Em Dezembro de 2001, surge um novo desenvolvimento, quando Baltazar Garzón declara ao ABC, diário de direita do Estado espanhol, que “não existe envolvente da ETA. Tudo é ETA”. Inaugura-se, então, uma nova fase, a que traz a possibilidade de declarar ilegais organizações inteiras. Desde então, aconteceu isso mesmo a 290 associações, entre elas grupos de mulheres, de jovens, de moradores. Tudo é ETA.
O PNV, partido actualmente no poder, é, oficialmente, independentista. É um partido democrata-cristão mas que, em muitos pontos, está muito à esquerda do partido socialista de Sócrates, por exemplo. Se, por um lado agrupa grande parte do empresariado basco, por outro, é-lhe afecta a maior central sindical basca. É tão abrangente que, na sua indefinição, se limita a uma prática de administrador da situação que existe. É, na teoria, revolucionário, porque afirma querer uma situação nova e, na prática, do sistema, porque não provoca nem cria novas situações Tem-se valido do chamado pragmatismo para se manter no poder, mostrando-se como alternativa única ao PP, e baseando-se no vamos, por pequenos passos, caminhando para uma autonomia maior, até que se possa reivindicar algo mais. Mas não se livra de ter ajudado a instituir a ideia de que o problema do País Basco é um problema de paz, quando se trata, de facto, de um problema de justiça.
É que, ainda hoje, a situação repressiva é de tal ordem que não se reduz à vertente militar, antes pretende retirar todo o oxigénio que permitia ao sentimento basco respirar. “O independentismo basco construiu espaços alternativos que o Estado espanhol não conseguia controlar institucionalmente. Havia vida para além do Estado espanhol. Foi isso que se quis destruir”, alertou Rui Pereira. Por estes dias, “há cidades fechadas por check points, há tortura, há presos políticos espalhados por todo o território do Estado espanhol, há revistas a 50 pessoas por terem o aspecto errado. Decidem que uma pessoa é terrorista e ilegalizam a associação a que pertence”.

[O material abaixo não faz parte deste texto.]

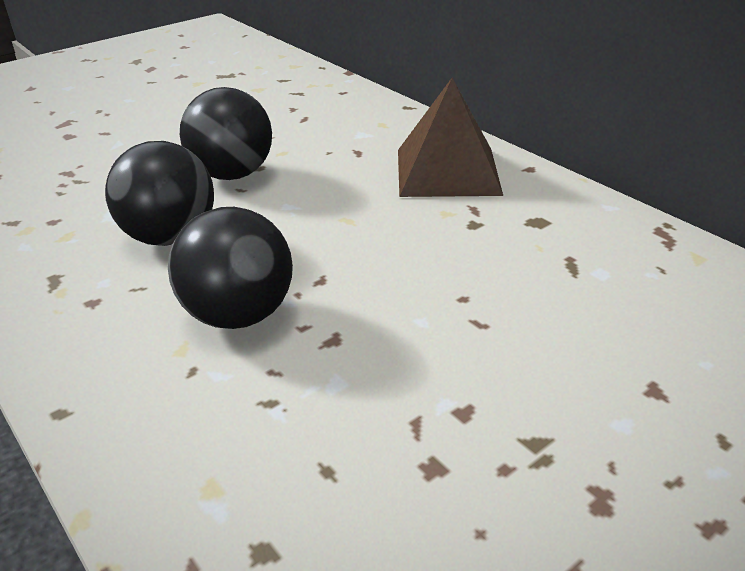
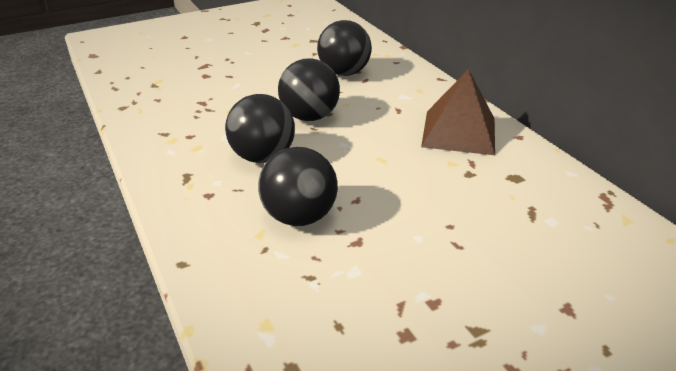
camera: 10 degrees right, 0 degrees up
(272, 112) = (344, 73): none -> black ball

Depois da conversa, a música solidária, que, como se pode ler no blog da ASEH, “começou com o hip hop corrosivo dos Stregul para, depois, dar lugar ao punk dos Sobressaltos e ao metal dos Razer. Durante os concertos, um projector lançava vídeos sobre a parede que ilustram bem o dia-a-dia do povo basco e da repressão que vive”.